Anthony Mathelier, PhD
Deputy Group Leader, Dr Wyeth W. Wasserman's lab
University of British Columbia, Center for Molecular Medicine and Therapeutics, Child and Family Research Institute
980 West 28th Ave, Room 3109
V5Z 4H4, Vancouver, BC, Canada
I am currently the deputy group leader of Dr. Wyeth W. Wasserman's laboratory. I am interested in finding signals of gene expression regulation through genomic sequence analysis. During my PhD, I looked for signals of gene regulation at the post-transcriptional level through miRNA regulation in eukaryotes and for genome-wide spatial organization in the procaryote Escherichia coli. As a postdoctoral fellow, I am working on accurately finding transcription factor binding sites and the impact of cis-regulatory variations on gene expression in human diseases. I am also involved in the functional annotation of the mammalian genome (FANTOM5) project.
Despite improvement of identification methods for functional variations within protein encoding exons, the prediction of variations within cis-regulatory sequences, called cis-regulatory variations (CRVs), remains an unmet challenge. The aim of my project is to (i) improve models for the detection of transcription factor binding sites (TFBSs) using ChIP-Seq data and (ii) use derived models to predict and prioritize CRVs.
Transcription factors are proteins implicated in transcriptional regulation by activating or repressing genes. Finding where these proteins bind to DNA is of key importance to decipher gene regulation at the transcriptional level. Greater understanding the regulation of transcription promises to improve human genetic analysis by specifying critical gene components now inaccessible to investigators. Classically, computational prediction of transcription factor binding sites is based on models giving weights to each nucleotide at each position. Key TFBS types for human health cannot be detected reliably with the older methods. The confounding properties of sites include dinucleotide composition and variable lengths (e.g. variable spacing between half-sites). We develop a novel TFBSs prediction system to detect TFBS configurations by using statistical models.
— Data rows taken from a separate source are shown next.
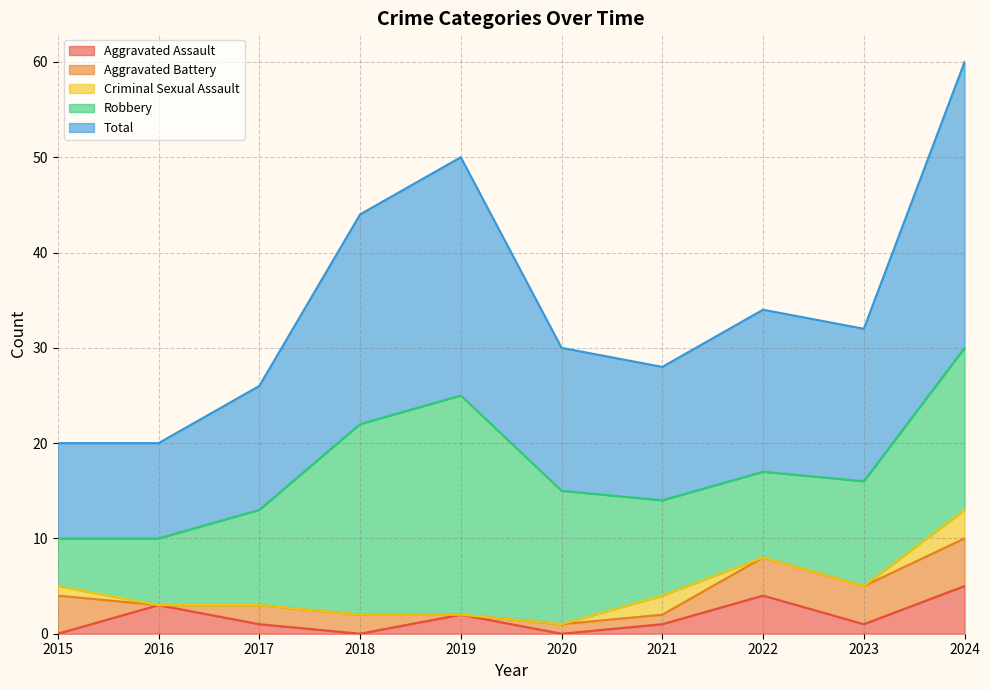

Where is the first local minimum for Aggravated Assault?

2018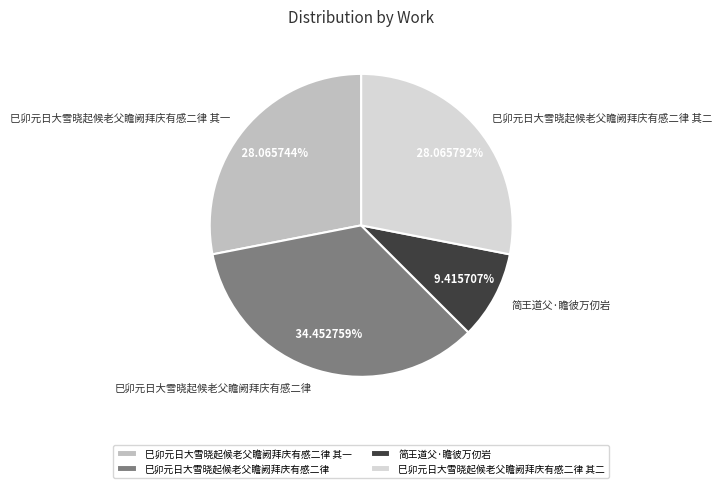

Does any single category account for the majority?

No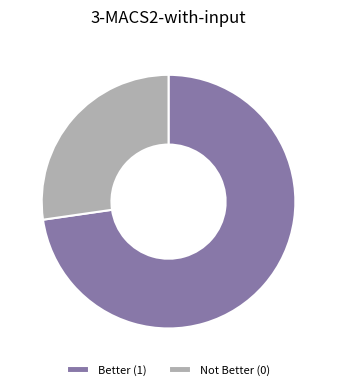

Is the sum of Not Better (0) and Better (1) greater than half?

Yes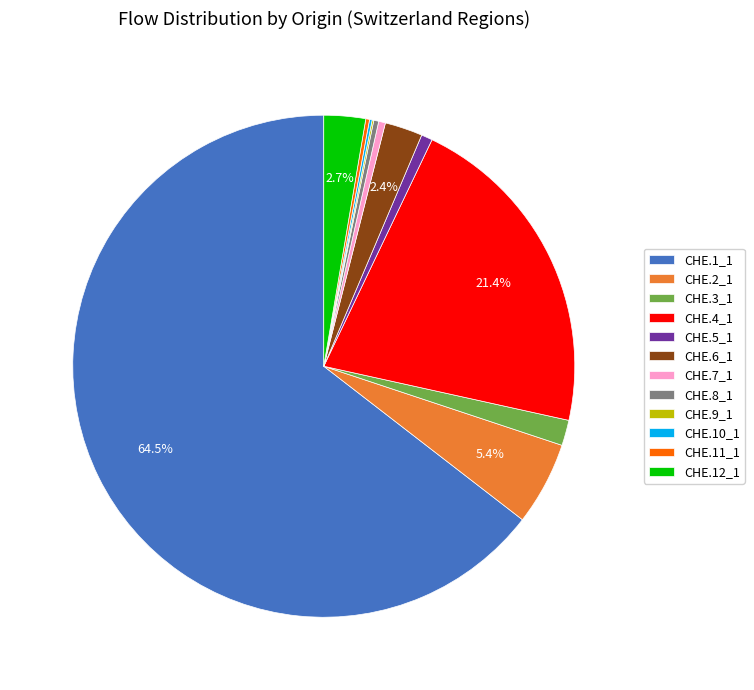

Which slice represents more than half of the pie?

CHE.1_1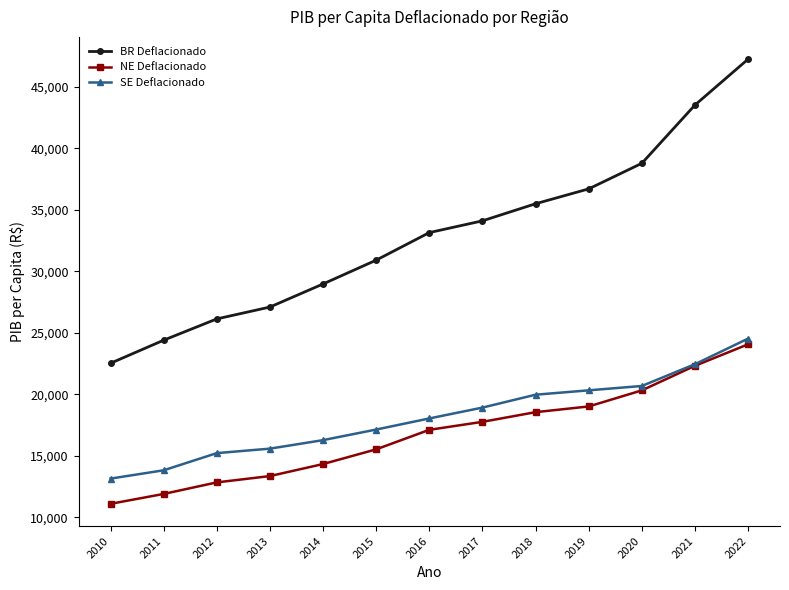

True or false: SE Deflacionado has a value of 27535.0 at 2017.

False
The global relationship between TFBS recognition and nucleotide variations remains largely unidentified both experimentally and in silico. Recent studies have shown causal CRVs responsible for striking phenotypes and extensive genetic variations within human TFBSs correlated with differences in gene expression. Combining the application of models and procedures for predicting TFBSs at genome-scale with data arising from full-genome re-sequencing will permit us to identify phenotype-conferring CRVs.
During my PhD, I looked for different kind of signals in eukaryotic and prokaryotic genomes.
MicroRNAs are a class of endogenes of 18-25nt long derived from a precursor and involved in post-transcriptional regulation. Studies showed that the analysis of microRNAs' expression levels may improve the diagnostic of unknown cancers. We proposed two complementary in silico approaches for finding microRNAs in eukaryotic genomes. The first one predicts microRNAs from already known microRNAs or from deep sequencing data and uses secondary structure properties of precursors for computational validation. The second approach looks for new microRNAs organized in clusters using a novel ab initio methodology without any a priori knowledge and possibly deep sequencing data.
The structure of dynamic folds in microbial genomes is largely unknown. We look for genes periodicity within genomes, using a parametrized spectral analysis approach based on single genome analysis. We found, in Escherichia coli, a global genomic period suggesting an encoded three-dimensional chromosomal organization that highlights two independent positional networks of functional genes. The methodology developed in this analysis can be applied to any set of genes and can be taken as a footprint for large scale bacterial and archaeal analysis.